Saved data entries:
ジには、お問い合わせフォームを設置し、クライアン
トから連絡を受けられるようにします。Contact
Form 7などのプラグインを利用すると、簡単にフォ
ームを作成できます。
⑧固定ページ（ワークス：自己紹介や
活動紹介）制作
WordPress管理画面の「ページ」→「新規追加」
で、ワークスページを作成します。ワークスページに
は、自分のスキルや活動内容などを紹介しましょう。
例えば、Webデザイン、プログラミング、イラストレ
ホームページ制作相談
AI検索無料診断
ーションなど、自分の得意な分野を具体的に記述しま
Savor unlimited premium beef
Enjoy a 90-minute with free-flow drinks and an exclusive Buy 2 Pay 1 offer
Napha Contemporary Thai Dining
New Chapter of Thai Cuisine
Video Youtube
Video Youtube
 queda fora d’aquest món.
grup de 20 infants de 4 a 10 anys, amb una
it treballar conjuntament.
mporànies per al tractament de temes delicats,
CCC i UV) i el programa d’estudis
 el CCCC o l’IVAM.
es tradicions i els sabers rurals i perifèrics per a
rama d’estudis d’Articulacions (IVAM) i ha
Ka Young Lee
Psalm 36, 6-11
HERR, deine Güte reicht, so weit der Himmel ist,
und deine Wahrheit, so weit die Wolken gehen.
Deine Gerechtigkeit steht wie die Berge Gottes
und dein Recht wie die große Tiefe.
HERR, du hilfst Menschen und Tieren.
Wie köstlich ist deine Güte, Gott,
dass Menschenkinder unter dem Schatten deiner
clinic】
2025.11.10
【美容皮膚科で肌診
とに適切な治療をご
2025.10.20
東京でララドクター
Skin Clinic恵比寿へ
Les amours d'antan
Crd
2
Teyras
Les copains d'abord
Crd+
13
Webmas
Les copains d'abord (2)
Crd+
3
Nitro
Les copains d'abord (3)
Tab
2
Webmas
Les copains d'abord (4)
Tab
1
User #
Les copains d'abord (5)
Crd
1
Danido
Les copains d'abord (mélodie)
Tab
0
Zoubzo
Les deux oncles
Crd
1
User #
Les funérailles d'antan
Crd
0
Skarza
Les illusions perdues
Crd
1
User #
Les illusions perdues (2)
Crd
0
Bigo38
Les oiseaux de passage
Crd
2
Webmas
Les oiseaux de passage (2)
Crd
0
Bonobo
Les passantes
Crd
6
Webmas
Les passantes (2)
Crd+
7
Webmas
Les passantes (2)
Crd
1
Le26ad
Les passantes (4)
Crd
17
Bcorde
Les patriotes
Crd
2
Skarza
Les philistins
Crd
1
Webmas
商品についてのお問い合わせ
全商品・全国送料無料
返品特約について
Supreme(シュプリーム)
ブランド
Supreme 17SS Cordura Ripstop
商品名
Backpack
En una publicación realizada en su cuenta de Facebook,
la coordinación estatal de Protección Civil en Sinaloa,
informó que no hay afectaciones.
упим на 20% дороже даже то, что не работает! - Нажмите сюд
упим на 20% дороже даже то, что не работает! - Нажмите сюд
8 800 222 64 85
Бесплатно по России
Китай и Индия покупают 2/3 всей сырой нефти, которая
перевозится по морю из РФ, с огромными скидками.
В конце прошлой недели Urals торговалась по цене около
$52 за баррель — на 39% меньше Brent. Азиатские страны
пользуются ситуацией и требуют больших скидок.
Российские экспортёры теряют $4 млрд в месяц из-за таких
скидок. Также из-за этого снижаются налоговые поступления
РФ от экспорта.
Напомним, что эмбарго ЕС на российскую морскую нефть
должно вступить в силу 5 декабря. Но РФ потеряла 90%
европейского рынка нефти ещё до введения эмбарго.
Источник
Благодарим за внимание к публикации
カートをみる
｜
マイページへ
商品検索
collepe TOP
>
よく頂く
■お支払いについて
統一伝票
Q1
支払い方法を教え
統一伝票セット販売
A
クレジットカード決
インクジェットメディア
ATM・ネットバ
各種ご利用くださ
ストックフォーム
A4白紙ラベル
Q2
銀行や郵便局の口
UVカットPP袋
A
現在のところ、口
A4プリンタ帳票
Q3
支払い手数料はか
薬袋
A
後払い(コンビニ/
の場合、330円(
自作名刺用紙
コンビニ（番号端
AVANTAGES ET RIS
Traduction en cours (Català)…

Task instructions: Reproduce every line of the data above, character for character, with nothing changed, added, or left out.

Completed task:
ジには、お問い合わせフォームを設置し、クライアン
トから連絡を受けられるようにします。Contact
Form 7などのプラグインを利用すると、簡単にフォ
ームを作成できます。
⑧固定ページ（ワークス：自己紹介や
活動紹介）制作
WordPress管理画面の「ページ」→「新規追加」
で、ワークスページを作成します。ワークスページに
は、自分のスキルや活動内容などを紹介しましょう。
例えば、Webデザイン、プログラミング、イラストレ
ホームページ制作相談
AI検索無料診断
ーションなど、自分の得意な分野を具体的に記述しま
Savor unlimited premium beef
Enjoy a 90-minute with free-flow drinks and an exclusive Buy 2 Pay 1 offer
Napha Contemporary Thai Dining
New Chapter of Thai Cuisine
Video Youtube
Video Youtube
 queda fora d’aquest món.
grup de 20 infants de 4 a 10 anys, amb una
it treballar conjuntament.
mporànies per al tractament de temes delicats,
CCC i UV) i el programa d’estudis
 el CCCC o l’IVAM.
es tradicions i els sabers rurals i perifèrics per a
rama d’estudis d’Articulacions (IVAM) i ha
Ka Young Lee
Psalm 36, 6-11
HERR, deine Güte reicht, so weit der Himmel ist,
und deine Wahrheit, so weit die Wolken gehen.
Deine Gerechtigkeit steht wie die Berge Gottes
und dein Recht wie die große Tiefe.
HERR, du hilfst Menschen und Tieren.
Wie köstlich ist deine Güte, Gott,
dass Menschenkinder unter dem Schatten deiner
clinic】
2025.11.10
【美容皮膚科で肌診
とに適切な治療をご
2025.10.20
東京でララドクター
Skin Clinic恵比寿へ
Les amours d'antan
Crd
2
Teyras
Les copains d'abord
Crd+
13
Webmas
Les copains d'abord (2)
Crd+
3
Nitro
Les copains d'abord (3)
Tab
2
Webmas
Les copains d'abord (4)
Tab
1
User #
Les copains d'abord (5)
Crd
1
Danido
Les copains d'abord (mélodie)
Tab
0
Zoubzo
Les deux oncles
Crd
1
User #
Les funérailles d'antan
Crd
0
Skarza
Les illusions perdues
Crd
1
User #
Les illusions perdues (2)
Crd
0
Bigo38
Les oiseaux de passage
Crd
2
Webmas
Les oiseaux de passage (2)
Crd
0
Bonobo
Les passantes
Crd
6
Webmas
Les passantes (2)
Crd+
7
Webmas
Les passantes (2)
Crd
1
Le26ad
Les passantes (4)
Crd
17
Bcorde
Les patriotes
Crd
2
Skarza
Les philistins
Crd
1
Webmas
商品についてのお問い合わせ
全商品・全国送料無料
返品特約について
Supreme(シュプリーム)
ブランド
Supreme 17SS Cordura Ripstop
商品名
Backpack
En una publicación realizada en su cuenta de Facebook,
la coordinación estatal de Protección Civil en Sinaloa,
informó que no hay afectaciones.
упим на 20% дороже даже то, что не работает! - Нажмите сюд
упим на 20% дороже даже то, что не работает! - Нажмите сюд
8 800 222 64 85
Бесплатно по России
Китай и Индия покупают 2/3 всей сырой нефти, которая
перевозится по морю из РФ, с огромными скидками.
В конце прошлой недели Urals торговалась по цене около
$52 за баррель — на 39% меньше Brent. Азиатские страны
пользуются ситуацией и требуют больших скидок.
Российские экспортёры теряют $4 млрд в месяц из-за таких
скидок. Также из-за этого снижаются налоговые поступления
РФ от экспорта.
Напомним, что эмбарго ЕС на российскую морскую нефть
должно вступить в силу 5 декабря. Но РФ потеряла 90%
европейского рынка нефти ещё до введения эмбарго.
Источник
Благодарим за внимание к публикации
カートをみる
｜
マイページへ
商品検索
collepe TOP
>
よく頂く
■お支払いについて
統一伝票
Q1
支払い方法を教え
統一伝票セット販売
A
クレジットカード決
インクジェットメディア
ATM・ネットバ
各種ご利用くださ
ストックフォーム
A4白紙ラベル
Q2
銀行や郵便局の口
UVカットPP袋
A
現在のところ、口
A4プリンタ帳票
Q3
支払い手数料はか
薬袋
A
後払い(コンビニ/
の場合、330円(
自作名刺用紙
コンビニ（番号端
AVANTAGES ET RIS
Traduction en cours (Català)…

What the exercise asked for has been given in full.